QUITO – Isolated incidents and slogans marked the end of marches by unions protesting the labor policy of the Ecuadorean government, whose supporters gathered at the Plaza de la Independencia in Quito in response.
The interior minister said 15 police officers had been wounded and nine people arrested in incidents Wednesday involving students of a school in the south-central part of the capital.
An official told Efe that several agents suffered minor injuries in isolated incidents during the unions’ march, which was heavily guarded by the police.
The most serious occurred in the San Francisco square where police dispersed demonstrators who hurled stones at them.

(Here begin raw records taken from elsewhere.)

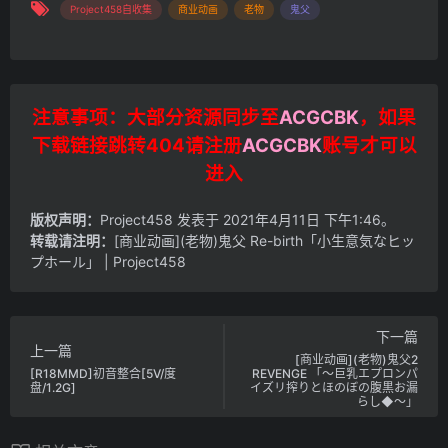
Project458自收集
商业动画
老物
鬼父
注意事项：大部分资源同步至
ACGCBK
，如果
下载链接跳转404请注册
ACGCBK
账号才可以
进入
版权声明：
Project458
发表于 2021年4月11日 下午1:46。
转载请注明：
[商业动画](老物)鬼父 Re-birth「小生意気なヒッ
プホール」 | Project458
下一篇
上一篇
[商业动画](老物)鬼父2
[R18MMD]初音整合[5V/度
REVENGE 「～巨乳エプロンパ
盘/1.2G]
イズリ搾りとほのぼの腹黒お漏
らし◆～」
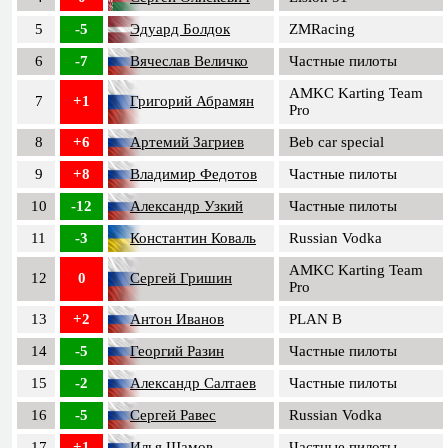
5
-5
Эдуард Болдок
ZMRacing
6
-7
Вячеслав Величко
Частные пилоты
AMKC Karting Team
7
+1
Григорий Абрамян
Pro
8
+6
Артемий Загриев
Beb car special
9
+8
Владимир Федотов
Частные пилоты
10
-12
Александр Узкий
Частные пилоты
11
-3
Константин Коваль
Russian Vodka
AMKC Karting Team
12
0
Сергей Гришин
Pro
13
+2
Антон Иванов
PLAN B
14
-5
Георгий Разин
Частные пилоты
15
-2
Александр Салтаев
Частные пилоты
16
-5
Сергей Равес
Russian Vodka
17
+1
Илья Шамов
Частные пилоты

The United Workers Front (FUT), the largest union in the country, which organized the protest attended by environmentalists, indigenous people and students, called it a success.
FUT’s president, Edgar Sarango, told journalists the march was “a peaceful demonstration” by workers and citizens opposing a new labor code.

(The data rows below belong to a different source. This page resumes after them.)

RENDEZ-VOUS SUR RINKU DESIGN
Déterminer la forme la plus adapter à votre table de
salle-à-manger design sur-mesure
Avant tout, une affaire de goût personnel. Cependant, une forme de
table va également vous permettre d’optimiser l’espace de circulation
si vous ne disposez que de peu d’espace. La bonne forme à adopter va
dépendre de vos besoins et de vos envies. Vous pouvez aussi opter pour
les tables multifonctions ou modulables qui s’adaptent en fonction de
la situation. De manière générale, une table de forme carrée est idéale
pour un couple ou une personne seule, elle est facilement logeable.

Sarango denied claims by the government that the unions wanted to “destabilize” the government or that they had aligned with opposition groups.
“We marched for the defense of labor rights” and to “tell the government that we have concerns” regarding the new labor code, especially about alleged restrictions of the right to strike, he said.
The union leaders declared that they will continue protesting as long as there are attempts by the government to reduce the rights of the working class.
“The real left is here,” announced some union leaders during the march, in which people carried posters against Ecuadorean President Rafael Correa.
Slogans such as “Correa out” of the government and “Revolution caricature” could also be heard during the march.
Some government supporters came out in Correa’s defense saying his government had done the most for workers and had improved education levels.
Addressing a crowd in Plaza de la Independencia in front of the government palace, the president said that his supporters are “many, many more” than his opponents.
Correa lashed out against the unions, criticizing leftist groups for instigating the workers and adding that they were “more dangerous” than rightists.
Speaking from a stage set up in the square, Correa recalled that his government had eliminated outsourcing and had improved employment rates.
He also stated that the new labor code is only in the discussion stage and assured it would benefit the working class and further reduce social inequality in the country.
Correa promised to “radicalize” his revolution and urged citizens to be “attentive” to the “destabilizing” attempts of opposition groups.